Monday, February 2nd, 2009

I’ve been thinking a lot about how recruiting has changed over the last 6 months, from the little things to the big things.

Everyone always looks to talent, and reads thousands of resumes to find “talent”. Just because people put down a list of things they’ve done in the past, doesn’t mean they’re talented. “Involved in a team that generated lots of positive ROI” generally means that the company’s profits increased when they laid off the poor bastard.

Then we looked for drive and teamwork, because we knew that raw talent wasn’t enough. So we invented great questions like “are you a good team player?” (hate to meet the person who said no), and “what’s your favorite team sport” (rugby, because most of the team has their head up the hooker’s ass).

Chris Lyman, Fonality’s CEO/Janitor talked about measuring caring in an interview…. with the obvious harassment suit repercussions…. His comments inspired me to think more about how to measure all of the “intangibles” in an interview process. Because my shareholders will tell you I’ve done a lot of trial and error in this realm.

Last week I had one the of the best interviews ever. This guy was coming in as a senior level technical developer / architect, and after a quick set of introductions, he began grilling me, the CEO & Founder, about the company, our technology roadmap, what our customers were saying, where our biggest challenges were, what we were going to do with the company, etc…

This guy CARES. He doesn’t care about making a good impression on me. He doesn’t care about laying roses where I walk or about his specific job description. He CARES about the company that he’s going to join, not politics, perks, and position.

He didn’t care about what part of the code he would be working on. He didn’t care about how many people he could manage.

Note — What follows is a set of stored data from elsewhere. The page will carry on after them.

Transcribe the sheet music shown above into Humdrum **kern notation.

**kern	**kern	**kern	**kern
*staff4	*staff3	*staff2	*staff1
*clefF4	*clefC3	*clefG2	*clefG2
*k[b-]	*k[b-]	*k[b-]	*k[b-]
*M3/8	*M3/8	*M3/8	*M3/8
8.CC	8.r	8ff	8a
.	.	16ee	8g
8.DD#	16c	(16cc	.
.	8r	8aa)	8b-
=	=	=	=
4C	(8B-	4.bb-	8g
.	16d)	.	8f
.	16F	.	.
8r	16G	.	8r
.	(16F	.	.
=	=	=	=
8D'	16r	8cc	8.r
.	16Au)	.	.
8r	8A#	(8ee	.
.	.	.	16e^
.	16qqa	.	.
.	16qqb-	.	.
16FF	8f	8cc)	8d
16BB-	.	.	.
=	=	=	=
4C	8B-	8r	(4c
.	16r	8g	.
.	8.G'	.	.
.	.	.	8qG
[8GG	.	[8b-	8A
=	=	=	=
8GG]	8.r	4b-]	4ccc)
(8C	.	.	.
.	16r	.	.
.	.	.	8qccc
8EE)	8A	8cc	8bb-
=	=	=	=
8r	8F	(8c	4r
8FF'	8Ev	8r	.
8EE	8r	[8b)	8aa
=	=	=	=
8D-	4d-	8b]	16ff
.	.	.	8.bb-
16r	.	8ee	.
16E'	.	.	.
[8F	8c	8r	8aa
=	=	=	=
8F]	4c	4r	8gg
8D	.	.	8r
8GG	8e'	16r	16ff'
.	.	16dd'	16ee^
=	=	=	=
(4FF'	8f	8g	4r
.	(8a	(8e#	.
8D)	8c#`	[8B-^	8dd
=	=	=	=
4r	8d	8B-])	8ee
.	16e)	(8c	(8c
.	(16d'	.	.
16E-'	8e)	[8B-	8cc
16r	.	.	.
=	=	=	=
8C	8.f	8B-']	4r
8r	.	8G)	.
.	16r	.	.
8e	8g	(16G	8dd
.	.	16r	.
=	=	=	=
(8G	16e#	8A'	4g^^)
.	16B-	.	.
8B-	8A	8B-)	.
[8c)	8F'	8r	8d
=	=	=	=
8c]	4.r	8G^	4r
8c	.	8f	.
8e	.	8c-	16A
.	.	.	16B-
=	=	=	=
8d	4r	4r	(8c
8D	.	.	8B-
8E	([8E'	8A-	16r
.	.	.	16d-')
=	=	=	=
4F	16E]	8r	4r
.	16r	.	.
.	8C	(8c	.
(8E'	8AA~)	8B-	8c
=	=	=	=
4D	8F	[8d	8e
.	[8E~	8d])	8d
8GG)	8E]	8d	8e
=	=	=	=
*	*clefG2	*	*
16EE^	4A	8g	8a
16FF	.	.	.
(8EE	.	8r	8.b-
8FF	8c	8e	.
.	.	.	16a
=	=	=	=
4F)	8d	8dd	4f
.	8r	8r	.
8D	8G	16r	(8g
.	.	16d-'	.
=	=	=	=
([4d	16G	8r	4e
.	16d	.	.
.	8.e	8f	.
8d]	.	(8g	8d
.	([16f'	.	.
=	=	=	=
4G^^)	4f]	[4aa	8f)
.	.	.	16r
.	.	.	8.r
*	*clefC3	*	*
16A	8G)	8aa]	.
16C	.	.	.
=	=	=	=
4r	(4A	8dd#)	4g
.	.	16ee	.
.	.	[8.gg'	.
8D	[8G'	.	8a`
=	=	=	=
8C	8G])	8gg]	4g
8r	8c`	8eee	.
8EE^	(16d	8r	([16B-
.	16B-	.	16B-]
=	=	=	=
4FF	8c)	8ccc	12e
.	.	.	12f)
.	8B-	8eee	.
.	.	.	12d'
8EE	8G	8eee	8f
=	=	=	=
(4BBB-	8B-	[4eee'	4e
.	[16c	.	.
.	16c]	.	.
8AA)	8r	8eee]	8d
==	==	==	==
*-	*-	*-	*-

He didn’t care whether the sodas were free (they are), or if the foosball table is broken (it is), or…

Why? Because he CARES about where the company is headed. He cares to know what kinds of challenges the company is facing. He cares what kind of team he is joining. And in the end, he knows that being part of a company that he CARES ABOUT is more important than a title of CEO or Janitor.

After 30 minutes of his questions, I learned far more about him than if I had used that time to ask him about his favorite hobbies or which programming languages he knew. Most importantly, I knew that if I put the company (or whatever small part of the company) in his hands, he would always put the company first in making his decisions. Not what he felt like doing. Not what I wanted. But what was best for the company.